“ASUU rejects FG’s loan scheme for tertiary staff, citing mounting debt crises.”
The Academic Staff Union of Universities (ASUU) has boldly turned down the Federal Government’s newly introduced Tertiary Institutions Staff Support Fund (TISSF)—an interest-free loan initiative intended to support academic and non-academic staff nationwide. ASUU contends that the scheme would push already indebted educators deeper into financial crisis.
At a press briefing held at the union’s Jos secretariat, ASUU National President Professor Christopher Piwuna denounced the program as a “poison chalice”, cautioning members against participation. “Our members are already deep in debt.

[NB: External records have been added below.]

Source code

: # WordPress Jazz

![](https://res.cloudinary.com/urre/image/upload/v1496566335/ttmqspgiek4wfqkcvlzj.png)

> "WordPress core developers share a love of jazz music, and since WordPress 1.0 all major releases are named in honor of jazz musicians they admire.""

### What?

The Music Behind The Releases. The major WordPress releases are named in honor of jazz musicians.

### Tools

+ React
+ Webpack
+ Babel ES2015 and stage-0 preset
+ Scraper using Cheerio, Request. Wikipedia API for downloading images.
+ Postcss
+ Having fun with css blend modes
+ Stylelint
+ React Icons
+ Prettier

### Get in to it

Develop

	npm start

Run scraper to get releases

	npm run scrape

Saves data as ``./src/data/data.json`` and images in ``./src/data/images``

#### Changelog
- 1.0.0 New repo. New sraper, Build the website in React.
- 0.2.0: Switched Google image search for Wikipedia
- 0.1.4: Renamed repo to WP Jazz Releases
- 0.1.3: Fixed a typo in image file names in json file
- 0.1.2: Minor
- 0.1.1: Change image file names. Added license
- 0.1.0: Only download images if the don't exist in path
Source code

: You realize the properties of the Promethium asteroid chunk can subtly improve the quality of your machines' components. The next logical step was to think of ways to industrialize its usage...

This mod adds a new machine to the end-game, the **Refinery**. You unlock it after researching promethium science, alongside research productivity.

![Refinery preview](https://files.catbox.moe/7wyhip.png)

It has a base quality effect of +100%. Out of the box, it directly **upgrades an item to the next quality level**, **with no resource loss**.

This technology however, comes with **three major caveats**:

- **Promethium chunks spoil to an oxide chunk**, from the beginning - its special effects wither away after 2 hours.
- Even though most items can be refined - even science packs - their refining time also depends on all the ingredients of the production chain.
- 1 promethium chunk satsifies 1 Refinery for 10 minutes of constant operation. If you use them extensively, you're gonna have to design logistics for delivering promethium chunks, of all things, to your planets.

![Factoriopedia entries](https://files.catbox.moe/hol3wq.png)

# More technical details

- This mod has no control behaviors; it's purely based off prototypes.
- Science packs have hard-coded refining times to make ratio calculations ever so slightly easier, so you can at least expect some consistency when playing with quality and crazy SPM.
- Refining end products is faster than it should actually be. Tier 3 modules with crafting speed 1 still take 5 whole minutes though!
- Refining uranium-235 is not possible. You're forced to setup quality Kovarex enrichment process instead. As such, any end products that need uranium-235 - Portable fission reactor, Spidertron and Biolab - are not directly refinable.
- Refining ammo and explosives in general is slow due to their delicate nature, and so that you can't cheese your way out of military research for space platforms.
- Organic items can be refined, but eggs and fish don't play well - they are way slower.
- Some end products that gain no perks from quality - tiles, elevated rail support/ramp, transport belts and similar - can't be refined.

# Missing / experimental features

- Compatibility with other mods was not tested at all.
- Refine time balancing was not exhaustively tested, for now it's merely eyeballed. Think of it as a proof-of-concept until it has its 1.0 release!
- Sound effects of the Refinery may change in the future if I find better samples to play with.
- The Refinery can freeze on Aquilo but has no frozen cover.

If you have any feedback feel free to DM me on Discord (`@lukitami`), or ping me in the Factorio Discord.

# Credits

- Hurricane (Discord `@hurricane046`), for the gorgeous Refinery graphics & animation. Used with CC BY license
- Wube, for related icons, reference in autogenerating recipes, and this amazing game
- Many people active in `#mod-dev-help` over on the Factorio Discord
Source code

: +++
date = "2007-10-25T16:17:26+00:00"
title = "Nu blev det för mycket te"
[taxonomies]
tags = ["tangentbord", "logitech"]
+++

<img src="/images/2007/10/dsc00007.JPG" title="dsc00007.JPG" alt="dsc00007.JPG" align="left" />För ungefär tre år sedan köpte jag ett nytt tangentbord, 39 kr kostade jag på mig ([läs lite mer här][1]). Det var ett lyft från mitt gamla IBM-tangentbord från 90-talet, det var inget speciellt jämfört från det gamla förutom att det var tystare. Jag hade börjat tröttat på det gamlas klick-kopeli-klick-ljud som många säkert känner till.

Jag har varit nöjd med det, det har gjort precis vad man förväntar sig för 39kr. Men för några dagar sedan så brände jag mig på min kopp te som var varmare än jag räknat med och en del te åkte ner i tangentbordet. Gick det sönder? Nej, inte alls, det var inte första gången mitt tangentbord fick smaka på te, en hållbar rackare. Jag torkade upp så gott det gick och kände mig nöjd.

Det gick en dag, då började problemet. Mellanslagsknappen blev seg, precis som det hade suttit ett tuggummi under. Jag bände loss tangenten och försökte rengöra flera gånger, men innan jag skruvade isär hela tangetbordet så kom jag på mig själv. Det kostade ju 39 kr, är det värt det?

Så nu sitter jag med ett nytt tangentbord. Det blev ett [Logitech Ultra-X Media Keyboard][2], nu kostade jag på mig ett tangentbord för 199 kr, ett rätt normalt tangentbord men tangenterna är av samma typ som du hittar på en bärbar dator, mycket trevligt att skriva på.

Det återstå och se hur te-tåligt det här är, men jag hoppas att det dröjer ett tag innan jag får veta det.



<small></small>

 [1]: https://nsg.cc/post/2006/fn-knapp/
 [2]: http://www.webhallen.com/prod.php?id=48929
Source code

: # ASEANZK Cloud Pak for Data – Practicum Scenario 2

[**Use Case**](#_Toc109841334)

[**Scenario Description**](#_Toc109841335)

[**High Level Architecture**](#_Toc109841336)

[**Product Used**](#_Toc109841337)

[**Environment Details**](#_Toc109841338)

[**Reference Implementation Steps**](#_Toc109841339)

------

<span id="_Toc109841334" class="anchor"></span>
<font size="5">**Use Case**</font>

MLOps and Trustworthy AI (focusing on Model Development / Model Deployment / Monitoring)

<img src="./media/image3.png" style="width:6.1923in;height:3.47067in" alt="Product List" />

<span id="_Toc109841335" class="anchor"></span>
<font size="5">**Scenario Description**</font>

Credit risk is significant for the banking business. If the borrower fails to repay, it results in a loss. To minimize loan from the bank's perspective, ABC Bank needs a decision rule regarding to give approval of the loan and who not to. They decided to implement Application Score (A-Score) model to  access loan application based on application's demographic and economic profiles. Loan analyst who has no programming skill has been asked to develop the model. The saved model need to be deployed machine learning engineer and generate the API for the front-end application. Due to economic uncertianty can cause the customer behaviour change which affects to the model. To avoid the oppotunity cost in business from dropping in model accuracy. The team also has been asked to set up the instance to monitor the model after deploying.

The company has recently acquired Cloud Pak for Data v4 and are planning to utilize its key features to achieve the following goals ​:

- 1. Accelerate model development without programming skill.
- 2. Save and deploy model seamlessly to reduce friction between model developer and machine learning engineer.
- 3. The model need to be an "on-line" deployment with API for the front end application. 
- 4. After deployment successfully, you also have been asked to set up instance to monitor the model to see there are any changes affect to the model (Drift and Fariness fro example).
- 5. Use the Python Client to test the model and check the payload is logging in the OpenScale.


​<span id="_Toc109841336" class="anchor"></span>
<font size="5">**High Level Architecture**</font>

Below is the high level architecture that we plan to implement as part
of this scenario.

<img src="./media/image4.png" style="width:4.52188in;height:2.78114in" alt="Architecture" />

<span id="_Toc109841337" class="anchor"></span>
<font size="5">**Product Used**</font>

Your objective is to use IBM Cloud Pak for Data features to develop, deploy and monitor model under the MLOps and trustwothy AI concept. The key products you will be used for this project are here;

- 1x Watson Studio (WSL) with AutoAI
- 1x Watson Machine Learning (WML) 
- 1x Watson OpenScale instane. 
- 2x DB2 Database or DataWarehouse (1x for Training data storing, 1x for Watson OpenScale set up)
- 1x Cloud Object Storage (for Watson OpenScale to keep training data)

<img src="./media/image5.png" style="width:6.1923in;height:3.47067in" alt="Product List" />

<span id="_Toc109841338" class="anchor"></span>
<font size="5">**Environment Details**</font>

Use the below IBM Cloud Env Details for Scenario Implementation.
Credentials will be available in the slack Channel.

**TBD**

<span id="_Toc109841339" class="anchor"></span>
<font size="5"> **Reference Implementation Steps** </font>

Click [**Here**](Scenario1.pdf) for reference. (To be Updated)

What we need is the renegotiation of our 2009 agreement to improve salaries—not more loans,” he stressed.
According to Daily Trust Piwuna also revealed that government owes lecturers 3½ months of backlogged salaries. He called on the government to use funds allocated for the loan scheme to settle these arrears instead. “Members are advised to stay away from the loan and focus on legitimate entitlements because it is a bait,” he added.
Beyond rejecting the loan, ASUU demanded that the moratorium on the creation of new universities be extended to include private institutions—highlighting concerns that unchecked expansion is degrading academic quality across Nigerian universities.
Further amplifying tensions, ASUU has warned of potential industrial action if the government fails to agree to its demands ahead of a scheduled meeting on August 28, 2025. The union wants urgent attention to issues such as the 2009 renegotiated agreement, university funding, institutional autonomy, and the release of unpaid salaries.